Scan the entries below for the word "that" and copy every line in which it occurs.
─── AVAILABLE DATA
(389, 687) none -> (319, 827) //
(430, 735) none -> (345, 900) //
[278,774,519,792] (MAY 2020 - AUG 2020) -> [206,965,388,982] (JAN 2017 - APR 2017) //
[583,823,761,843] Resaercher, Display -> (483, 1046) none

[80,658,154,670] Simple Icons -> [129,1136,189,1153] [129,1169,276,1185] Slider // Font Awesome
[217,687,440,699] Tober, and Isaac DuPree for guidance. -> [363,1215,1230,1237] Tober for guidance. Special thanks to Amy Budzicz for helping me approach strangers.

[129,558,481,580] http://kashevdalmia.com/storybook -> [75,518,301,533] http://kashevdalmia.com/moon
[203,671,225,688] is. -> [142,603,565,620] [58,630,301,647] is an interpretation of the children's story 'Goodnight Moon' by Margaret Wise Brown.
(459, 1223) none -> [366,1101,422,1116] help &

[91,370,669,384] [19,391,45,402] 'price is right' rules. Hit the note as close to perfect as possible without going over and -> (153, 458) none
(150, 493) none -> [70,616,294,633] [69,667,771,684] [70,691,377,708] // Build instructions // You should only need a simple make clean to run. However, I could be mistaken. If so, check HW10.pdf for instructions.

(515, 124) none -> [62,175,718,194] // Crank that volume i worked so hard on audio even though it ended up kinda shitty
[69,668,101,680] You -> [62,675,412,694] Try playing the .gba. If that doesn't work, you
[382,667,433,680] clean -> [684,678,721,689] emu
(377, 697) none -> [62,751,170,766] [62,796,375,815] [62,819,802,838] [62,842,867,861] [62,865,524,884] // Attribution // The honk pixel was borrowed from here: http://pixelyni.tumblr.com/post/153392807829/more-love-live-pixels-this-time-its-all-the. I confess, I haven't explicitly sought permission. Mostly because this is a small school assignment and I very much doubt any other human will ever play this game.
──────
→ **SOLUTION FOR THIS TASK**:
(515, 124) none -> [62,175,718,194] // Crank that volume i worked so hard on audio even though it ended up kinda shitty
[69,668,101,680] You -> [62,675,412,694] Try playing the .gba. If that doesn't work, you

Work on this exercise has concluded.